Render the lines below, from the start of the items through the line that contains "family: Ptilodactylidae", as a JSON list of strings with one string per line, leaving out any blank lines.

A run of records
<<<<

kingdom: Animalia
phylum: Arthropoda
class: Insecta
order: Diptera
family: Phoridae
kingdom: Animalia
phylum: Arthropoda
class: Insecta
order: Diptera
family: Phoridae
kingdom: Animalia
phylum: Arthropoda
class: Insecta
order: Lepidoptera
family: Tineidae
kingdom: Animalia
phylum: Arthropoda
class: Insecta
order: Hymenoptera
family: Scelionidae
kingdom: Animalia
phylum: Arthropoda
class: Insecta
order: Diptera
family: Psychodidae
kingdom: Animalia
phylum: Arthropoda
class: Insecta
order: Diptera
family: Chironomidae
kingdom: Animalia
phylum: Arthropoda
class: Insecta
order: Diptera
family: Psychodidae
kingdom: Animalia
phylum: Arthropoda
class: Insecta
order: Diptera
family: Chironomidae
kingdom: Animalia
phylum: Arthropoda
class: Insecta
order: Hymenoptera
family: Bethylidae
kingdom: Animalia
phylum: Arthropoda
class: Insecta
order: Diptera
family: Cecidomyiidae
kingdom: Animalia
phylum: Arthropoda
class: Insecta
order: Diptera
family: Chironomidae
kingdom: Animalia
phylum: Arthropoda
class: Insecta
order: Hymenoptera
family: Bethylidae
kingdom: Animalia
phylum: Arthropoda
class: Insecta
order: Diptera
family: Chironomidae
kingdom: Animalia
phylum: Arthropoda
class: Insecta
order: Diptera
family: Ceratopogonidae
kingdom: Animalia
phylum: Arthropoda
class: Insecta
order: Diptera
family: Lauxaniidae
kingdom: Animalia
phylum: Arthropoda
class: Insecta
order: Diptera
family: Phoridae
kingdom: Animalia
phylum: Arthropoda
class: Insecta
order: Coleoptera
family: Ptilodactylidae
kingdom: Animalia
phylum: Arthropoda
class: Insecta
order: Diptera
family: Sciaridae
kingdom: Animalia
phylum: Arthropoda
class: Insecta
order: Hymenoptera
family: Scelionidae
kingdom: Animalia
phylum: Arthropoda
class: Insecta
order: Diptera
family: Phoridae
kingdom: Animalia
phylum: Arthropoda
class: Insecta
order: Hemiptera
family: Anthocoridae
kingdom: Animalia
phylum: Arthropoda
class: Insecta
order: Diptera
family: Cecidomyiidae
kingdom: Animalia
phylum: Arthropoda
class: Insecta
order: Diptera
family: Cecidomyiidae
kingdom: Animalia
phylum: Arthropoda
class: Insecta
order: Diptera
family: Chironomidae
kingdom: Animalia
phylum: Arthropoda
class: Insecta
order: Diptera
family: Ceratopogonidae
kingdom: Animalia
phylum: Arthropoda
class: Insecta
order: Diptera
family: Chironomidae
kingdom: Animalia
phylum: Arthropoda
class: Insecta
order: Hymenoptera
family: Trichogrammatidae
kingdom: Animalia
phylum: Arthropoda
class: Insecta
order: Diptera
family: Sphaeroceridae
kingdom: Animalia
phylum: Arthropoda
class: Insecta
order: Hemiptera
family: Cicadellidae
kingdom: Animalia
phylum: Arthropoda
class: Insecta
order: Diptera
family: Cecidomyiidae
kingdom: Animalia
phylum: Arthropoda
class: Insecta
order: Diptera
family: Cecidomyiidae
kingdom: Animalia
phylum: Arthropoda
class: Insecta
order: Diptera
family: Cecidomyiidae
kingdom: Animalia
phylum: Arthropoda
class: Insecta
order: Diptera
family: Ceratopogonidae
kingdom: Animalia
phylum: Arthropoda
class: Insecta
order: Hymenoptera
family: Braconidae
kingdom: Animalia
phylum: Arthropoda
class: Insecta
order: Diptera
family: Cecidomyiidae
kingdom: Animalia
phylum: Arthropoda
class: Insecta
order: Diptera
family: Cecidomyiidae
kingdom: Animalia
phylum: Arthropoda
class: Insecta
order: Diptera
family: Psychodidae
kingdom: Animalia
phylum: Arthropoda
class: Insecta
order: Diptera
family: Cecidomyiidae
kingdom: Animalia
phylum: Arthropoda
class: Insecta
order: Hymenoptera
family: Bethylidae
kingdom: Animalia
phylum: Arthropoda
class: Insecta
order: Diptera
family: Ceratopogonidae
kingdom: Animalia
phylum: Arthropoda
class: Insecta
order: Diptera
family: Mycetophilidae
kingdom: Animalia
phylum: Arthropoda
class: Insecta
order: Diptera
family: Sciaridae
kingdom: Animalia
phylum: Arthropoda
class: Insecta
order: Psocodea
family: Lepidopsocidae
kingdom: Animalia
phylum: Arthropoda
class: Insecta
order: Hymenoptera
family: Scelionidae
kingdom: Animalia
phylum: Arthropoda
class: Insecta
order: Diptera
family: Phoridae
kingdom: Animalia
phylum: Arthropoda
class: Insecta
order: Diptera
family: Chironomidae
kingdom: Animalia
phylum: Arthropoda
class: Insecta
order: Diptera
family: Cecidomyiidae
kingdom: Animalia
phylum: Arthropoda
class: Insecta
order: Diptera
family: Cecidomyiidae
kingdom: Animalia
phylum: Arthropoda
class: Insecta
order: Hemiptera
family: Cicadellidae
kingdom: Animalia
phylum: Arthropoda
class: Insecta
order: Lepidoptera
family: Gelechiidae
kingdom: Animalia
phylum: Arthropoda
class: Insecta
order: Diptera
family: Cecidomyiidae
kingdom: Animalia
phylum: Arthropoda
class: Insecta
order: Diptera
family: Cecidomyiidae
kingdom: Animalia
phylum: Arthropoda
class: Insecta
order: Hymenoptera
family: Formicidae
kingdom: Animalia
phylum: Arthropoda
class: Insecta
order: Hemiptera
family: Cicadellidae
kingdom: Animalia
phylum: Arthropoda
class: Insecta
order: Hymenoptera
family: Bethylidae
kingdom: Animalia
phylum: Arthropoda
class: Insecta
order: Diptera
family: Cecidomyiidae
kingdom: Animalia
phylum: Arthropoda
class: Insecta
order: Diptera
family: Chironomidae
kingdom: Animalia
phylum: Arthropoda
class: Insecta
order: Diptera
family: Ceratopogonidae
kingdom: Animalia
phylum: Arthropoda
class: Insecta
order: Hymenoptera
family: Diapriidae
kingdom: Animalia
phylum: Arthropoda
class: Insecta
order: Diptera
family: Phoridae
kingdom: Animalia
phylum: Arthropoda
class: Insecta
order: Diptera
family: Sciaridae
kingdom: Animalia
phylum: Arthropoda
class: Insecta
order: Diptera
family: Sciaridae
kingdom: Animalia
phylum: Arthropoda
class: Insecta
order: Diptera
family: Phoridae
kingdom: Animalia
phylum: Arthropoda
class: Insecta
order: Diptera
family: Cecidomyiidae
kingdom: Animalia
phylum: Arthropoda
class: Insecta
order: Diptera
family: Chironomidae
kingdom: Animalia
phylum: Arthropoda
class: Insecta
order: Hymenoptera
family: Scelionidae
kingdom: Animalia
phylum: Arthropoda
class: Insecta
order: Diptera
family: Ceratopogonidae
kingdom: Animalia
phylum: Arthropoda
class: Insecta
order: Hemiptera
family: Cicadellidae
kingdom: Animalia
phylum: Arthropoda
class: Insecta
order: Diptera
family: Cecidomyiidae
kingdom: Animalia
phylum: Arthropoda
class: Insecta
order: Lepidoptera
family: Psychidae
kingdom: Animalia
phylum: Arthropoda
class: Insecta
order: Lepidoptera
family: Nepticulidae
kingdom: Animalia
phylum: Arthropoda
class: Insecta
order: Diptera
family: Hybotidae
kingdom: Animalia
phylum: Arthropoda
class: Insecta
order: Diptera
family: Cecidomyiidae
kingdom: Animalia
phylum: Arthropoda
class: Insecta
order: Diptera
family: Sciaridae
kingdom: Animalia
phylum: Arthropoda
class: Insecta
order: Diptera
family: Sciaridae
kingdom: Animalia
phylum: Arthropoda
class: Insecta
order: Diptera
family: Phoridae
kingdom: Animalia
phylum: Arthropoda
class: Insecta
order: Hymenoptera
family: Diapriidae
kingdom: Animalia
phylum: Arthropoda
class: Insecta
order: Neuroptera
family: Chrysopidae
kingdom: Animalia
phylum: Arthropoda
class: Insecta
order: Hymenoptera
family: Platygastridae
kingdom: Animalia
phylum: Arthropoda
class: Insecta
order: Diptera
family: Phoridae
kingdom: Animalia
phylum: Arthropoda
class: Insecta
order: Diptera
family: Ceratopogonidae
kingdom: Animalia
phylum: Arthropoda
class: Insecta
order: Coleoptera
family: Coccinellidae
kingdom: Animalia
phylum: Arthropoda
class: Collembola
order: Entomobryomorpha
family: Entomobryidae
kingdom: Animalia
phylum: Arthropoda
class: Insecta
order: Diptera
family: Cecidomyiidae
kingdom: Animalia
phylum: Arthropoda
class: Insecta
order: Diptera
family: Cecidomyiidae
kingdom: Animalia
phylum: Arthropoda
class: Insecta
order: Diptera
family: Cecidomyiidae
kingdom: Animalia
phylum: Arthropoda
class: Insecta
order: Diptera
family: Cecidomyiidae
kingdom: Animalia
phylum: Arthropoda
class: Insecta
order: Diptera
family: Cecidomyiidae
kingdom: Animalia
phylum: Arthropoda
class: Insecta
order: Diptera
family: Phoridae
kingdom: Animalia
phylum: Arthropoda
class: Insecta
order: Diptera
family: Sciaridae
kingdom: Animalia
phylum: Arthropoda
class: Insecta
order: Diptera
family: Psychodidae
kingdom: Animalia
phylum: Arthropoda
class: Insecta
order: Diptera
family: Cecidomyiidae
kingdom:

>>>>

### Output
[
  "kingdom: Animalia",
  "phylum: Arthropoda",
  "class: Insecta",
  "order: Diptera",
  "family: Phoridae",
  "kingdom: Animalia",
  "phylum: Arthropoda",
  "class: Insecta",
  "order: Diptera",
  "family: Phoridae",
  "kingdom: Animalia",
  "phylum: Arthropoda",
  "class: Insecta",
  "order: Lepidoptera",
  "family: Tineidae",
  "kingdom: Animalia",
  "phylum: Arthropoda",
  "class: Insecta",
  "order: Hymenoptera",
  "family: Scelionidae",
  "kingdom: Animalia",
  "phylum: Arthropoda",
  "class: Insecta",
  "order: Diptera",
  "family: Psychodidae",
  "kingdom: Animalia",
  "phylum: Arthropoda",
  "class: Insecta",
  "order: Diptera",
  "family: Chironomidae",
  "kingdom: Animalia",
  "phylum: Arthropoda",
  "class: Insecta",
  "order: Diptera",
  "family: Psychodidae",
  "kingdom: Animalia",
  "phylum: Arthropoda",
  "class: Insecta",
  "order: Diptera",
  "family: Chironomidae",
  "kingdom: Animalia",
  "phylum: Arthropoda",
  "class: Insecta",
  "order: Hymenoptera",
  "family: Bethylidae",
  "kingdom: Animalia",
  "phylum: Arthropoda",
  "class: Insecta",
  "order: Diptera",
  "family: Cecidomyiidae",
  "kingdom: Animalia",
  "phylum: Arthropoda",
  "class: Insecta",
  "order: Diptera",
  "family: Chironomidae",
  "kingdom: Animalia",
  "phylum: Arthropoda",
  "class: Insecta",
  "order: Hymenoptera",
  "family: Bethylidae",
  "kingdom: Animalia",
  "phylum: Arthropoda",
  "class: Insecta",
  "order: Diptera",
  "family: Chironomidae",
  "kingdom: Animalia",
  "phylum: Arthropoda",
  "class: Insecta",
  "order: Diptera",
  "family: Ceratopogonidae",
  "kingdom: Animalia",
  "phylum: Arthropoda",
  "class: Insecta",
  "order: Diptera",
  "family: Lauxaniidae",
  "kingdom: Animalia",
  "phylum: Arthropoda",
  "class: Insecta",
  "order: Diptera",
  "family: Phoridae",
  "kingdom: Animalia",
  "phylum: Arthropoda",
  "class: Insecta",
  "order: Coleoptera",
  "family: Ptilodactylidae"
]